Selon Sylvie Daumal, l’expérience dont il est question dans expérience utilisateur est « la perception et le ressenti d’un individu qui utilise un système dans le contexte d’une interaction humain-machine ». Cette expérience est à la fois subjective et reste déterminée par son contexte. Ce n’est pas celle-ci qui est désignée, mais les éléments qui la conditionnent, rappelle-t-elle, à juste titre.
Le design de l’expérience utilisateur s’inscrit dans la lignée du design centré sur l’utilisateur, qui fut popularisée par le designer industriel Donald Norman. Cette démarche consiste à définir un produit ou un service en plaçant les préoccupations de l’utilisateur au centre du processus.

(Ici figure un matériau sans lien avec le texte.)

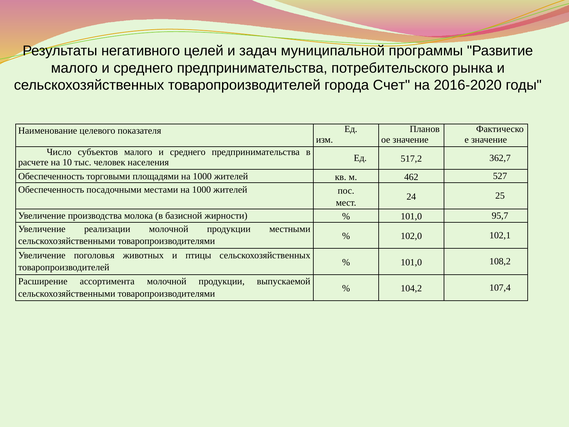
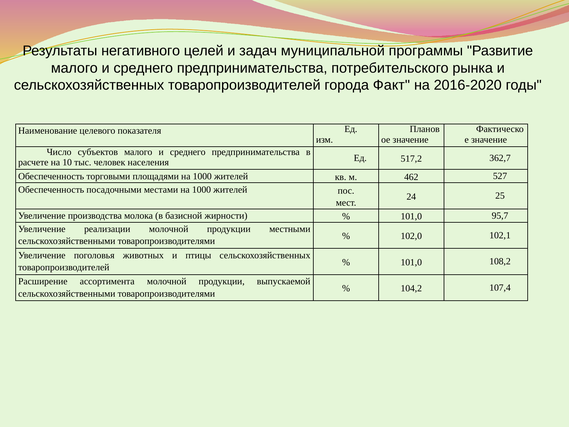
Счет: Счет -> Факт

Sylvie Daumal réinscrit cette approche du design dans le contexte de son émergence comme profession et comme « effet de mode », car elle a subi un engouement foudroyant. Sans s’attarder, elle en précise la visée : « répondre au souhait du commanditaire tout en servant l’utilisateur ». De cet équilibre difficile entre objectifs marketing et souci de l’intérêt de ce dernier découle la démarche. La complexité des usages – fragmentation des terminaux, hybridation du monde physique et du monde numérique – contribuent à justifier l’approche systémique du design d’expérience utilisateur. Cette approche consiste à distinguer les composantes d’une expérience interactive : canal utilisé, point de contact mis en œuvre, terminal sur lequel se matérialise l’interface et type d’interaction mobilisée. À plus d’un titre, Sylvie Daumal insiste sur la nécessité de designer en priorité pour les points noirs qui se manifestent dans l’utilisation des produits et des services numériques.
Dans le chapitre dédié au processus de l’expérience utilisateur, l’auteur distingue trois sujets d’étude autour desquels se constitue la démarche de design : l’utilisateur, le contenu et le contexte. S’inscrivant dans l’héritage des autres pratiques de design, elle énonce les phases successives – mais non linéaires – d’un projet : recherche, concept, prototype, design. Elles sont caractérisées par le recours à de nombreuses itérations, pour aboutir au résultat final.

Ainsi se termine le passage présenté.